Manage Risk of a Threat
If the person poses a serious risk of violence to self or others, the team will take the following steps:
Notify the Superintendent
The team must immediately report threat assessment determinations to the superintendent. If the individual is a student, the superintendent must immediately attempt to inform the student’s parent. In addition, during an emergency, any employee of the school may act right away by calling 911.
Though the threat assessment team includes mental health professionals, members do not typically provide psychological services directly to assessed individuals. If necessary, the team will refer individuals for mental health support from another provider. If the individual receiving the referral is under the age of 18, parental consent is required on a district-provided form that complies with state and federal law.

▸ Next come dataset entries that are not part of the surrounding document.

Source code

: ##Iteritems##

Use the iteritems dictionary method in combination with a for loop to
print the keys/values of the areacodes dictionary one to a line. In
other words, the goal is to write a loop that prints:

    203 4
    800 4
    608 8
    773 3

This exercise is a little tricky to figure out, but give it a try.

Follow Policies and Procedures
If the team identifies an individual who is at risk for suicide or who has substance abuse issues, it should follow applicable district policies and procedures. Policy updates can be found in FFB (LOCAL) as part of TASB Policy Service Update 114.
Share Recommendations With Other District Decision Makers
In addition to recommending interventions to reduce a risk of harmful behavior, the team may follow up with district officials making related decisions about an affected student.
For example, the team is not authorized to remove a student from his or her educational setting, but the team’s recommendations may be shared with the campus behavior coordinator for consideration in the disciplinary process.
Similarly, while the team will include a member with knowledge about special education, the team will not be authorized to address a student’s individual needs through an Individual Education Plan or a Behavior Intervention Plan. Those decisions are made by the student’s Admission, Review, and Dismissal (ARD) committee. Ideally, the team’s recommendations would be communicated appropriately to the ARD committee.
The threat assessment team should continually reassess the individual or situation to ensure interventions are working and the individual is no longer a risk to themselves or others. If necessary, the team will update its recommendations for intervention or support.